We feel that in all candor we should recognize the confusion which has arisen in the treatment by this court of the importance of the notice to be mailed by a clerk to a property owner at the time an application for tax deed is made. In the case of Tindel v. Griffin, 157 Fla. 156, 25 So.2d 200, 204, Division A, as then constituted, held, in considering the law applicable to a tax deed issued December 6, 1943, that the plaintiff's attack on it failed because the bill of complaint contained no statement that there were addresses of any persons appearing on the tax roll for the year in which the taxes were last extended, and no averment that the name and address of the person last paying taxes on the land was shown by the tax collector's receipt book; so the court concluded that "the allegations of the bill of complaint are insufficient to show a lack of notice as required by statute, or a lack of due process of law." Although there is in that opinion a reference also to the failure to show that the property was not subject to taxes or that the taxes had been paid or the land redeemed, we think there is a clear inference that the requirements with reference to the notice were not merely directory, but were indispensable to a procedure to deprive an owner of his property by issuing a tax deed conveying it to another.
In the case of Sudduth v. Hutchison, Fla., 42 So.2d 355, there appears a comment by the court which is inconsistent with what has been written in this case and with what we have quoted from the case of Tindel v. Griffin, but from an examination of the original record we find the inconsistency, so far as the merits of the controversy are concerned, to be more apparent than real. In that case (Sudduth v. Hutchison) the appellees brought suit to quiet title to property they held under a tax deed. In the answer filed by the appellant-landowner the sufficiency of the published notice was challenged, and this was eventually held to be valid. It was further asserted on behalf of the landowner, appellant, that the clerk well knew the address of the defendants and the name of the record title owner but, despite this knowledge, failed to mail a copy of the notice. The appellant did not, however, stress, or even mention, the failure of the clerk to mail a notice to the owner whose name and address appeared "on the tax roll for the year in which taxes were last extended" or, if such name and address did not appear, "to the person last paying taxes upon such lands as shown by the tax collector's receipt book." This, as we have already said, was the provision of law which was then and is now in effect.
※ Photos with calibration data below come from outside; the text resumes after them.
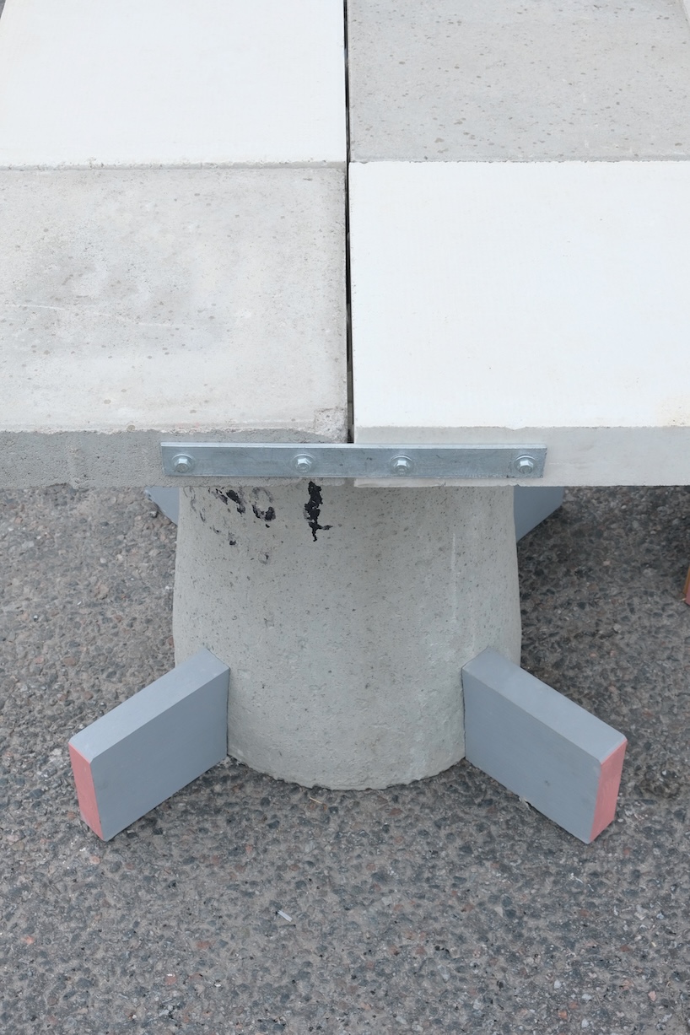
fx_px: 1552
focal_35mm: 54
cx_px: 345
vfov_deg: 36.9
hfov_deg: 25.1
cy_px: 518
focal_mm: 35.8
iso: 800
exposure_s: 1/180
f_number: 10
When the case of Sudduth v. Hutchison, supra, was presented in the lower court, as well as here, it is clear that the parties presented the issues in the light of the act of 1941, Section 194.18, supra, and not in the light of that section as it was subsequently amended in 1943. This is obvious from the phraseology used in the answer and the language of the briefs with reference to "diligent search" by the clerk, and so on.
As a consequence, this court reached a conclusion consistent with the equities of the cause, but in the discussion pursued the same course chosen by the litigants, and referred to the same terminology of the 1941 act in stating that, although a copy of the notice should be given the owner if his address was known, and a certificate of non-service should be made if after diligent search and inquiry the address could not be ascertained, this notice was directory and not mandatory. The distinctions between the 1941 act and the 1943 amendment which now lead us to a contrary belief seem not to have been urged or considered.
In summary, we do not now recede from the conclusion reached in the case of Sudduth v. Hutchison, supra, but we are constrained to announce that we do recede from whatever was written there in conflict with what is written here with reference to the efficacy of the notice mailed by the clerk.
Affirmed.
ADAMS, C.J., and TERRELL, CHAPMAN, SEBRING, HOBSON and ROBERTS, JJ., concur.